If you display anything less than complete commitment at this point, you’ve already lost.
UPSELL AND REBRAND
Speak their language. Describe what you’re offering in a way they’ll respond to, even if it’s not the way you’d normally describe it yourself. Make an emotional appeal.
“This is really amazing. So, it’s called ‘couscous’, that’s like sand that’s made out of pasta! You could make a sandcastle in your stomach! Out of pasta!! And peas… uhh, peas make your hair grow faster! If you want Rapunzel hair, you should eat all your peas!”
It is fair to the product to be described this way? Perhaps not. We’re not here to worry about the couscous’s feelings, though. We’re here to make a deal.
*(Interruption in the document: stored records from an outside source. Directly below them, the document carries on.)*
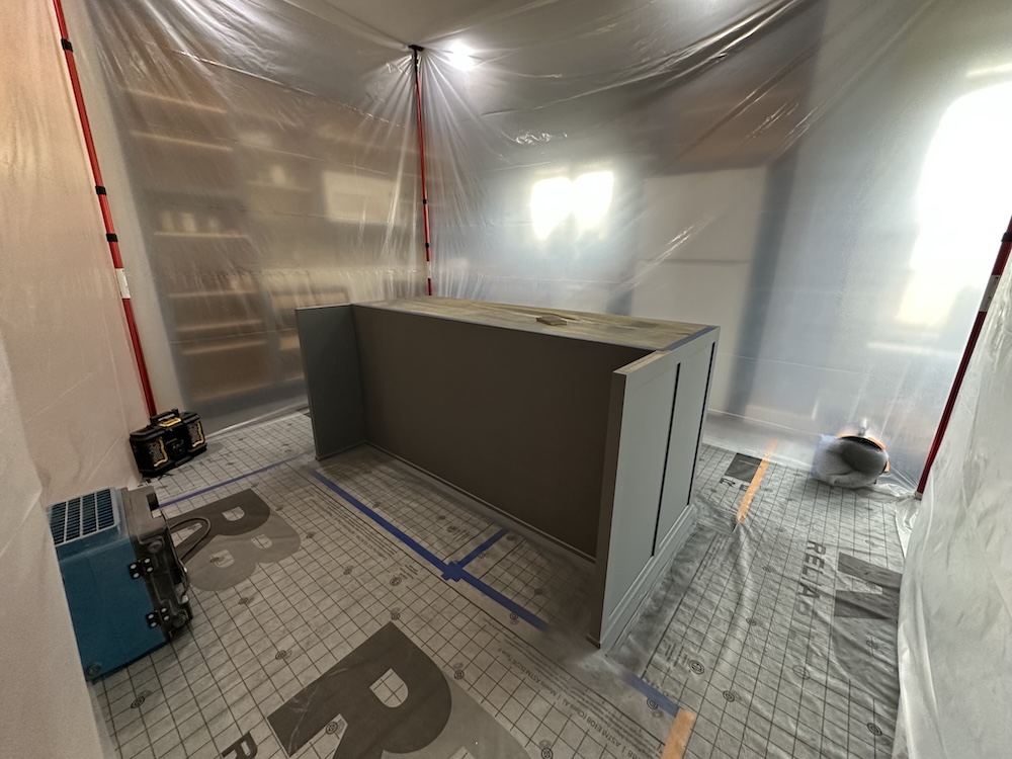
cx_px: 506
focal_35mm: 14
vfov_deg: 85.7
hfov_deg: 102.1
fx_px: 409
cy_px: 380
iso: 250
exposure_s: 1/60
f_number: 2.2
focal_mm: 2.22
WHEN YOUR INITIAL APPEAL FAILS, PERSIST.
If you’re being stonewalled, the first thing you need to do is find any small way to break the other party’s resistance. A minor concession can turn a protracted stalemate into a construction conversation, and that can snowball into a successful deal.
“I just want you to take two bites. One to see if you like it or not, and one to make sure. That’s all I’m asking. Just two bites. If you don’t like it after two bites, we can talk about something else.”
Don’t be afraid to demonstrate how small your ask is.
“See, I took a bite. It’s good! Mmmmm!”
[quietly, to self] I wish this were mac & cheese.
[returning to desperately enthusiastic voice] “I bet you could do that! One bite!”
HOLD SOMETHING BACK
Even if you don’t have much leverage, you can’t show your full hand at once. Is there something you know that they’ll respond to? Don’t cede it all at once. Play the long game.
“There might be more cheese in the fridge. It’s really hard to say at this point. Why don’t you take a few more bites, and then I’ll look?”
ASSUME THE OTHER PERSON IS A COMPLETE MADMAN, or, THE REVERSE NIXON APPROACH
Former president Richard Nixon famously employed a “Madman Theory” to international politics, working behind the scenes to cultivate an image of irrationality and unpredictability that would make foreign leaders wary of provoking him, lest they elicit an unexpected reaction.
I’m suggesting the exact opposite of that strategy.
Thinking conventionally limits you to a single lane of negotiation, an engagement equivalent to 18th-century soldiers lining up in clean formations on the battlefield. If you’re only making reasonable offers, you’re limiting yourself. Assume nothing. Try anything. Swing for the fences.
“If you take two bites like I asked, you can help me sweep the floor tonight!”
You’re going to need to sweep the floor regardless. Never serve small children couscous.
“I bet you can’t fit six bites in your mouth at once!”
Hey, we took that childhood CPR class for a reason, didn’t we?
“I’ve heard that monsters hate the smell of peas, if you eat them it’ll probably keep monsters away tonight.”
Sometimes you can just turn one problem now into a different problem later! It’s like transferring balances between credit cards.
“If you eat your couscous, I’ll let you have some broccoli.”
[shrug] I dunno. Was worth a shot.
FINALLY, ADMIT DEFEAT STRATEGICALLY
There comes a point in any negotiation where you’ve simply got to walk away. You’ve given away the farm and have almost nothing to show for it. It’s a catastrophic defeat, but you’ve got to save face. You can’t let the other party know how much they’ve won. You have to pretend it was mutually beneficial.
“Oh, guys, look outside! I think I see a bunny rabbit!”
[quickly shovels food off their plates and onto my own]
“Alright, let’s look at your plates and see how you did! Hey, you cleaned up pretty good! Good job, guys!”
“Daddy, can we have a snack? We’re still hungry.”
[mouth full of cold couscous] “Ask your mother.”